## What is expected
Please repeat the line that contains "left hip: (833, 648)" and every line after it, exactly, through the end of the records.

--

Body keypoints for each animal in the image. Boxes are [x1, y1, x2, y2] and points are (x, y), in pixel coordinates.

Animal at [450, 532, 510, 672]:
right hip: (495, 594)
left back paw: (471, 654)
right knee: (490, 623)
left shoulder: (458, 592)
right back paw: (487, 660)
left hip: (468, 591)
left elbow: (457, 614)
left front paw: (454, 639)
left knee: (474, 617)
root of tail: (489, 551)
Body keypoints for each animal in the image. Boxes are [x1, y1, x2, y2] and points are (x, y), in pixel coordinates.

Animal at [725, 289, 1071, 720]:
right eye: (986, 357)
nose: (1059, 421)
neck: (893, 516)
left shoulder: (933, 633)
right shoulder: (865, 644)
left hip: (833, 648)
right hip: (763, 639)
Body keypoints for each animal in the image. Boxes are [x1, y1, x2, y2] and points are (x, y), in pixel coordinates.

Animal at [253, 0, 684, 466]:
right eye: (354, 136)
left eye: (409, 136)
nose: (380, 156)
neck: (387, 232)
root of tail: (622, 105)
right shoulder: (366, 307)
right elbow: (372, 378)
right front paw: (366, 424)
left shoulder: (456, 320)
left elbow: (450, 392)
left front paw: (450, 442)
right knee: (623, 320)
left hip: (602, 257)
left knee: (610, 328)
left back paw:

--

## The answer
left hip: (833, 648)
right hip: (763, 639)
Body keypoints for each animal in the image. Boxes are [x1, y1, x2, y2] and points are (x, y), in pixel coordinates.

Animal at [253, 0, 684, 466]:
right eye: (354, 136)
left eye: (409, 136)
nose: (380, 156)
neck: (387, 232)
root of tail: (622, 105)
right shoulder: (366, 307)
right elbow: (372, 378)
right front paw: (366, 424)
left shoulder: (456, 320)
left elbow: (450, 392)
left front paw: (450, 442)
right knee: (623, 320)
left hip: (602, 257)
left knee: (610, 328)
left back paw:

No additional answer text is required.